HAZWASTES: "Lasagna" Process Strives To Improve Soil Remediation

Jeff Lenard

If a consortium of companies have their way, the word "lasagna" may soon be used to refer to something other than a cheesy Italian dish.

Monsanto, Du Pont and General Electric, in collaboration with the Environmental Protection Agency and the Department of Energy (DOE), have combined their expertise and resources to develop the latest technology in soil remediation - the lasagna process.

Developed for large-scale applications, the three-month field test will determine if the process can effectively remove trichloroethylene (TCE) and other contaminants from soil at the DOE's gaseous diffusion plant in Paducah, Ky.

Called "lasagna" because of the layered appearance of electrodes and treatment zones, the process will be used to treat contaminated heterogeneous soil compositions which require in-situ soil remediation efforts.

The promise of the lasagna process lies in its accessibility in low-permeability soils, which are generally found at DOE sites on the eastern coast of the United States. Soil contaminants such as clay, silts and fine sands pose a significant technical challenge to in-situ remediation efforts. Because of poor accessibility to the contaminants and difficulty in delivering treatment reagents, existing in-situ treatments such as bioremediation, vapor extraction and pump and treat have proven ineffective in these applications.

The lasagna process, however, utilizes the synergistic combination of electro-osmosis with a layered treatment zone. Since the zones are deliberately located close to one another, it requires less time to move the liquid by electro-osmosis from one zone to the adjacent one.

The process has reportedly pro-ven effective in removing contaminants from very heterogeneous soil mixtures such as clay in sand. Moreover, occasionally reversing the electrical polarity of the process can minimize operational complications such as soil drying and steep pH gradients associated with conventional applications of electro-osmosis.
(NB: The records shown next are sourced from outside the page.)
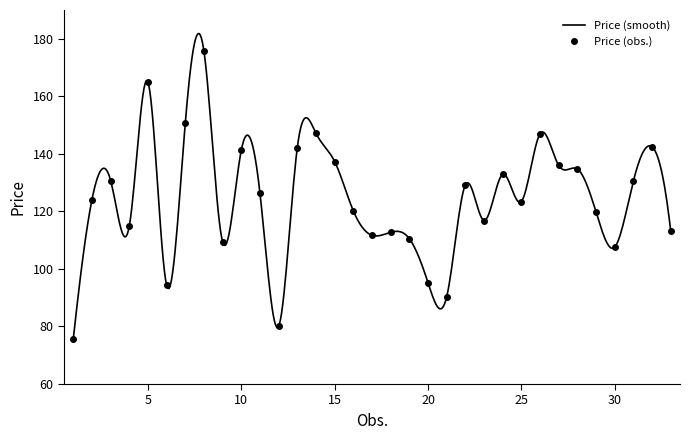

Where is the first local minimum?

4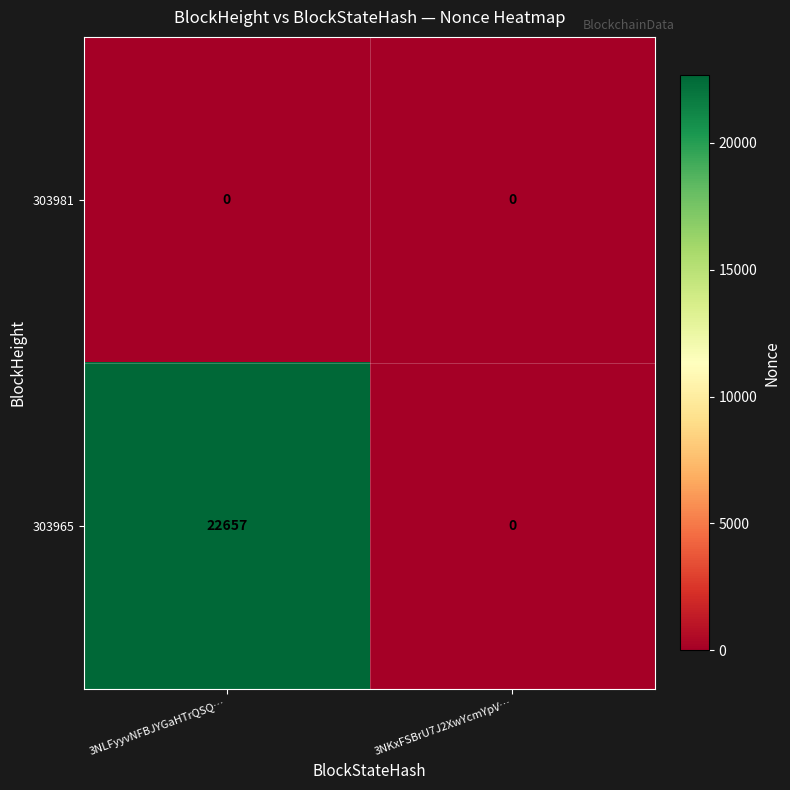

Which label corresponds to the largest value in the chart?

3NLFyyvNFBJYGaHTrQSQ…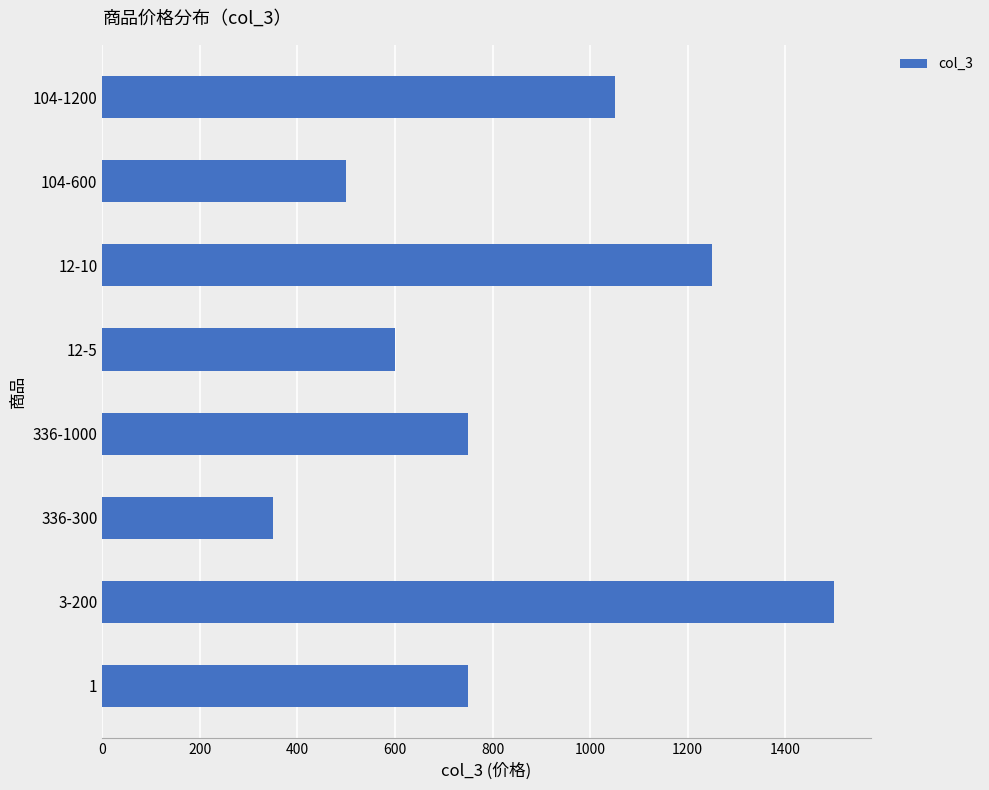

Between 12-5 and 12-10, which is larger?

12-10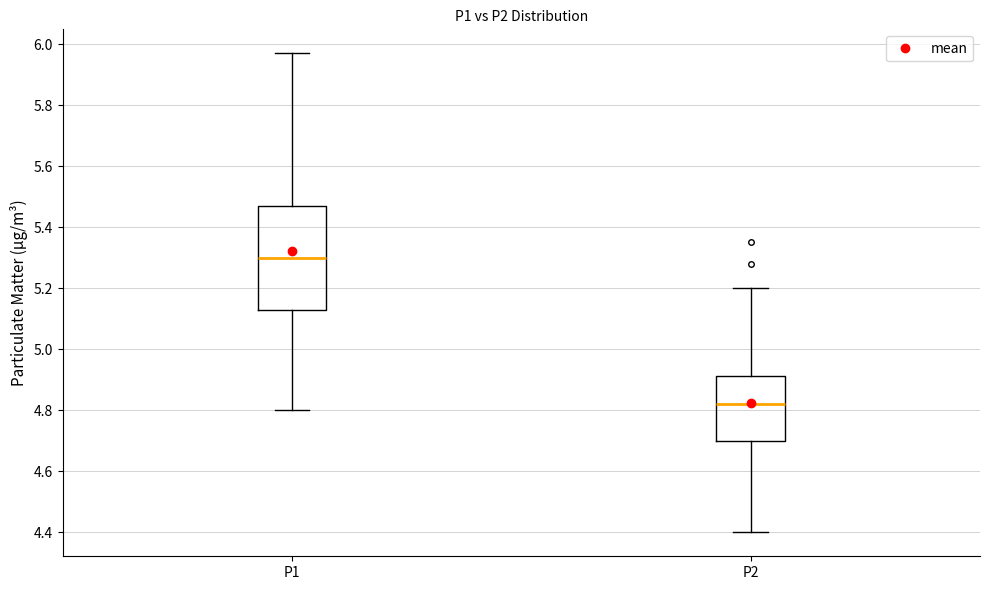

Reading left to right, transcribe this box plot: for each box, give where its median line is, the range the box spans, and where its two whiskers end, as read against the y-axis. The values are not printed on the chart, so give them approximately, as read against the axis.

P1: median 5.30, box 5.14 to 5.48, whiskers 4.80 to 5.98
P2: median 4.82, box 4.70 to 4.92, whiskers 4.40 to 5.20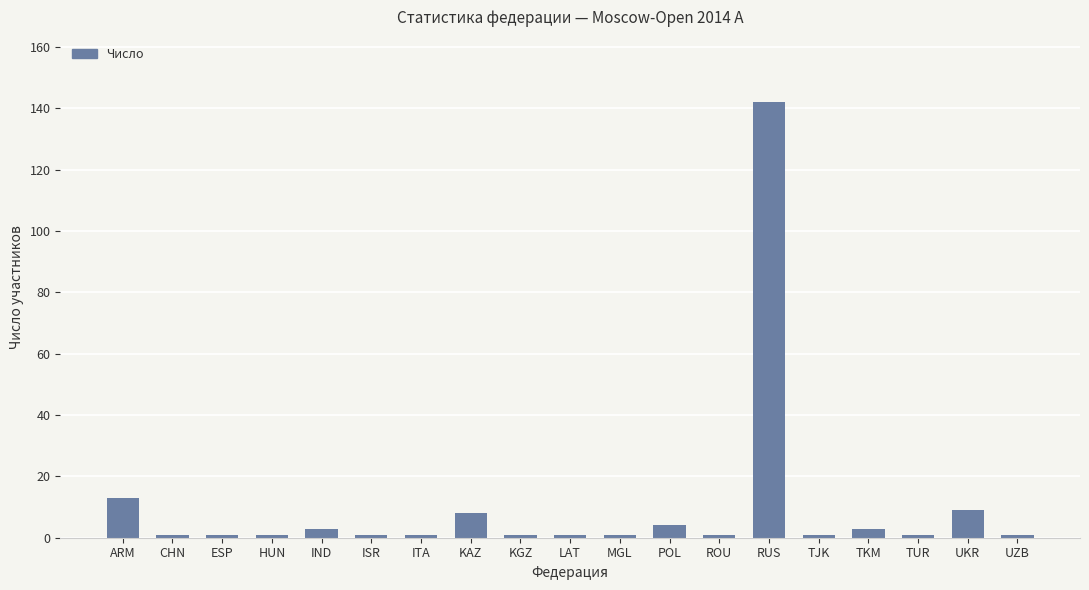

Reading left to right, list all the values displayed in this chart.

ARM=13	CHN=1	ESP=1	HUN=1	IND=3	ISR=1	ITA=1	KAZ=8	KGZ=1	LAT=1	MGL=1	POL=4	ROU=1	RUS=142	TJK=1	TKM=3	TUR=1	UKR=9	UZB=1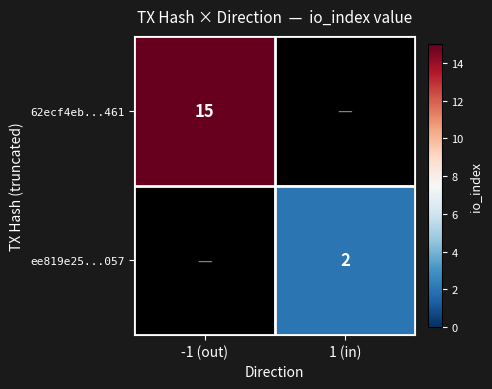

How many distinct data groups are displayed?

2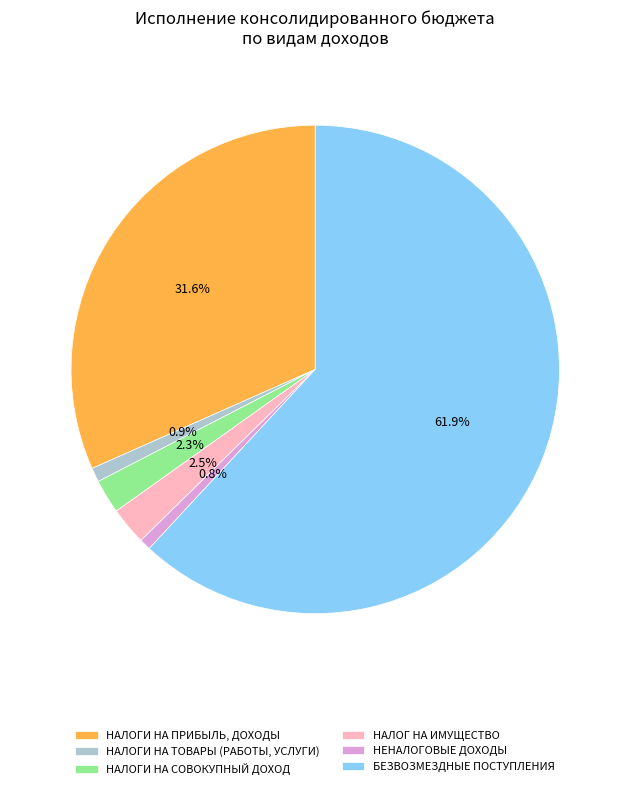

Does БЕЗВОЗМЕЗДНЫЕ ПОСТУПЛЕНИЯ represent more than half of the total?

Yes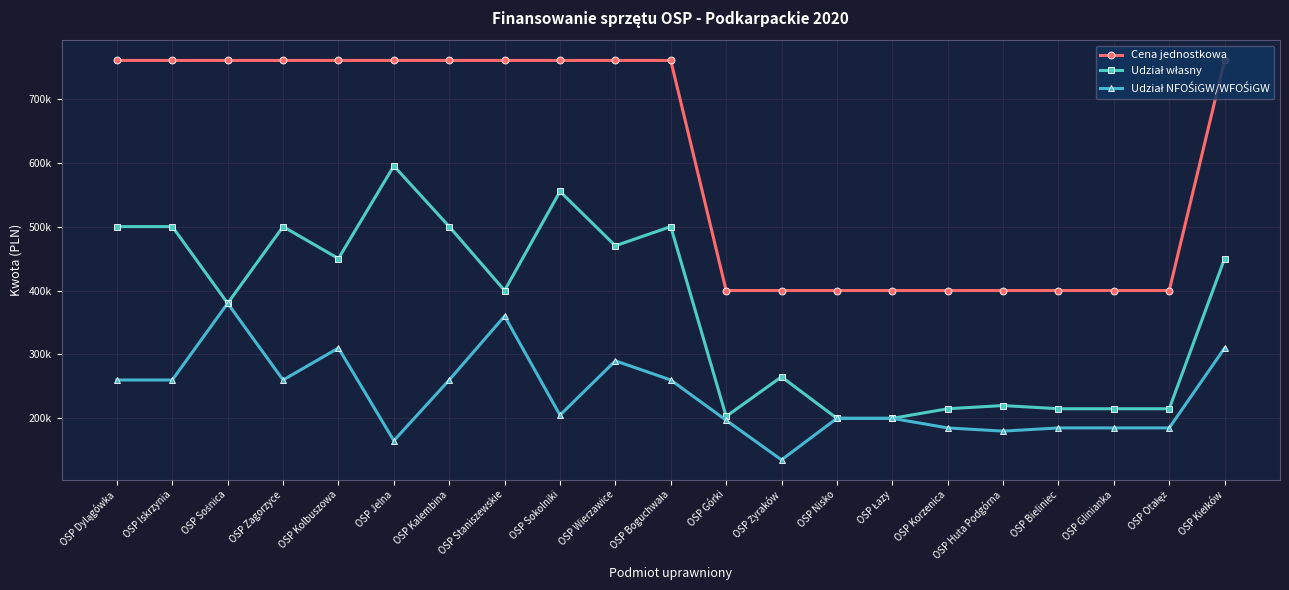

Reading left to right, extract all data points from this chart.

Cena jednostkowa: 760000	760000	760000	760000	760000	760000	760000	760000	760000	760000	760000	400000	400000	400000	400000	400000	400000	400000	400000	400000	760000
Udział własny: 500000	500000	380000	500000	450000	595000	500000	400000	555000	470000	500000	203000	265000	200000	200000	215000	220000	215000	215000	215000	450000
Udział NFOŚiGW/WFOŚiGW: 260000	260000	380000	260000	310000	165000	260000	360000	205000	290000	260000	197000	135000	200000	200000	185000	180000	185000	185000	185000	310000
Administrators of the field test hope to demonstrate that the process can remove TCE from the contaminated soil and trap it in adjacent carbon treatment zones, which is also useful for checking the TCE mass balance. Next year's field tests will involve the full configuration - removal of TCE plus in-situ degradation, either biologically or chemically.

Proponents of the technology claim that it will have minimal im-pact on the environment because the treatment takes place in subsurface soil under existing natural soil conditions, which reportedly won't generate secondary wastes.

The consortium expects the project to be cost-effective, with estimated costs at $50 per cubic yard of treated soil. However, commercialization of the technology is three to five years away - if all goes according to plan.